_Stated problem A_: Reproduce the records verbatim, beginning at the line that contains "table_cell Mathéo [1016, 742, 1239, 801]" and continuing through the final line of the records.

_Excerpt provided_:
## Start

Post by stg 44 » 25 Jun 2017, 17:26

ThreadCutter wrote:I think Barbarossa was winnable. Stolfi sets out a great argument I've never seen decisively refuted on here in his book 'Hitler's Panzers East'.

A few things would have to change. While generally, the German's downfall was not considering the economic realities of the war, Stolfi argues that on the Eastern front, Hitler was too obssessed with creating siege lines of defense and securing new resources in the tactical phase, instead of delivering a knockout political blow by capturing Moscow. The idea that a massively unpopular communist leadership could survive as a relevant political entity after having to tuck tail and flee from Moscow (while leaving more than half their population in enemy hands) is ludicrous. The task then becomes taking Moscow in Barbarossa.

## End

_Provided records_:
## Start

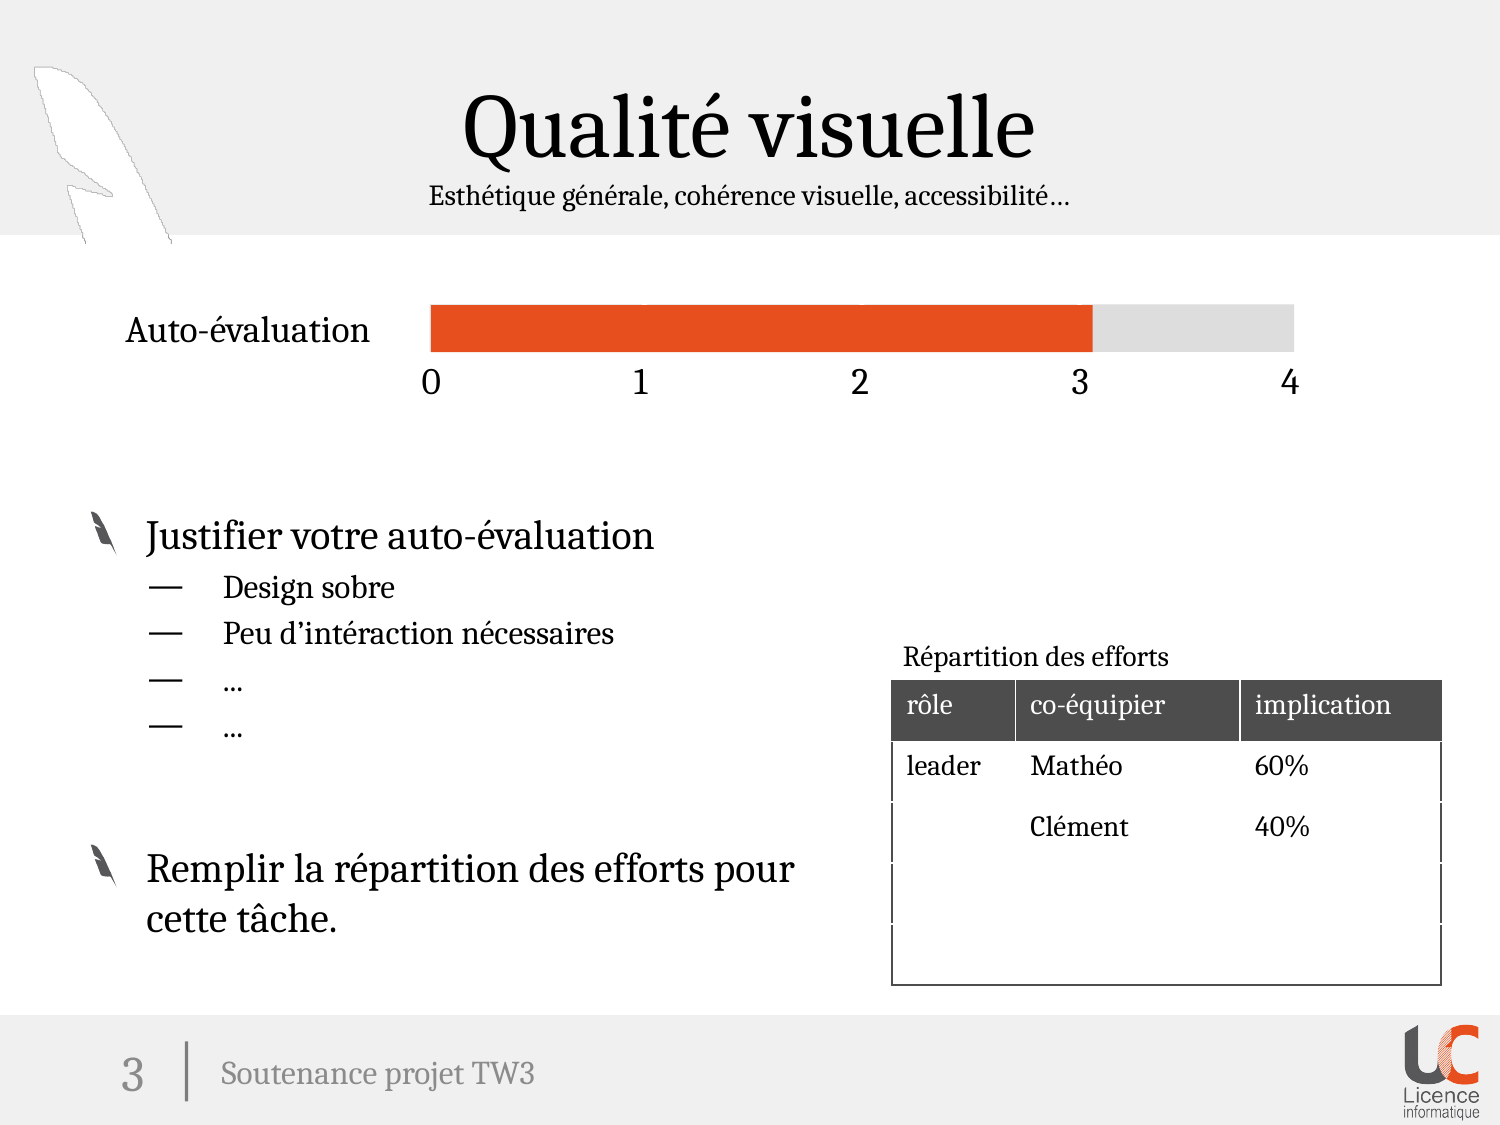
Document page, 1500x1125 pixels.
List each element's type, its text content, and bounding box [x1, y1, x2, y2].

table_cell Mathéo [1016, 742, 1239, 801]
text_box Répartition des efforts [888, 630, 1185, 680]
list Justifier votre auto-évaluation Design sobre Peu d’intéraction nécessaires ... ... Remplir la répartition des efforts pour cette tâche. [75, 444, 868, 1005]
picture [29, 63, 187, 244]
table_cell [893, 803, 1015, 862]
picture [1398, 1020, 1484, 1122]
table_cell leader [893, 742, 1015, 801]
table_header rôle [893, 681, 1015, 741]
table_cell [893, 864, 1015, 923]
table_cell 40% [1241, 803, 1440, 862]
table_cell 60% [1241, 742, 1440, 801]
table_header implication [1241, 681, 1440, 741]
table_cell [1016, 925, 1239, 984]
table_cell [1241, 925, 1440, 984]
title Qualité visuelle Esthétique générale, cohérence visuelle, accessibilité… [75, 45, 1425, 233]
table_cell [1016, 864, 1239, 923]
table_cell [1241, 864, 1440, 923]
text_box [431, 305, 1093, 353]
table_cell Clément [1016, 803, 1239, 862]
table_header co-équipier [1016, 681, 1239, 741]
table_cell [893, 925, 1015, 984]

## End

_Stated problem B_: Carry on the forum post about whether Operation Barbarossa was winnable, picking up right after its final sentence.

_Exercise result A_:
table_cell Mathéo [1016, 742, 1239, 801]
text_box Répartition des efforts [888, 630, 1185, 680]
list Justifier votre auto-évaluation Design sobre Peu d’intéraction nécessaires ... ... Remplir la répartition des efforts pour cette tâche. [75, 444, 868, 1005]
picture [29, 63, 187, 244]
table_cell [893, 803, 1015, 862]
picture [1398, 1020, 1484, 1122]
table_cell leader [893, 742, 1015, 801]
table_header rôle [893, 681, 1015, 741]
table_cell [893, 864, 1015, 923]
table_cell 40% [1241, 803, 1440, 862]
table_cell 60% [1241, 742, 1440, 801]
table_header implication [1241, 681, 1440, 741]
table_cell [1016, 925, 1239, 984]
table_cell [1241, 925, 1440, 984]
title Qualité visuelle Esthétique générale, cohérence visuelle, accessibilité… [75, 45, 1425, 233]
table_cell [1016, 864, 1239, 923]
table_cell [1241, 864, 1440, 923]
text_box [431, 305, 1093, 353]
table_cell Clément [1016, 803, 1239, 862]
table_header co-équipier [1016, 681, 1239, 741]
table_cell [893, 925, 1015, 984]

_Exercise result B_:
Critical and Realistically Possible changes-- When the Brandenbergers seized the bridges over the Dvina on 26 June, Manstein presses the attack, instead of waiting to reassemble with the rest of Army Group North. This is analogous to Guderians decision to continue the blitz past the Meuse in France. No enemy forces were in good order to oppose a sudden blitz from Dvina towards Leningrad. The Soviet forces in the area had just been shattered by Army Group North and were retreating at something near a route. If Manstein keeps the pressure on the retreating soviets instead of waiting for the full strength of Army Group North, taking Leningrad in July 1941 in a coup de main becomes not just possible, but highly probable. All that prevented this, as far as I can see, was uncharacteristic timidity on the part of Manstein. So instead of investiture in September followed by a 900 day seige, Russia looses the entire Baltic Province, a large chunk of population, and a major city. Oh, and Army Group North is now free to reinforce Army Group Center, eliminating the need to decide between crushing dangerous pockets of resistance to the South, and pushing on towards Moscow. With an entire Army group freed up, it's easy to do both.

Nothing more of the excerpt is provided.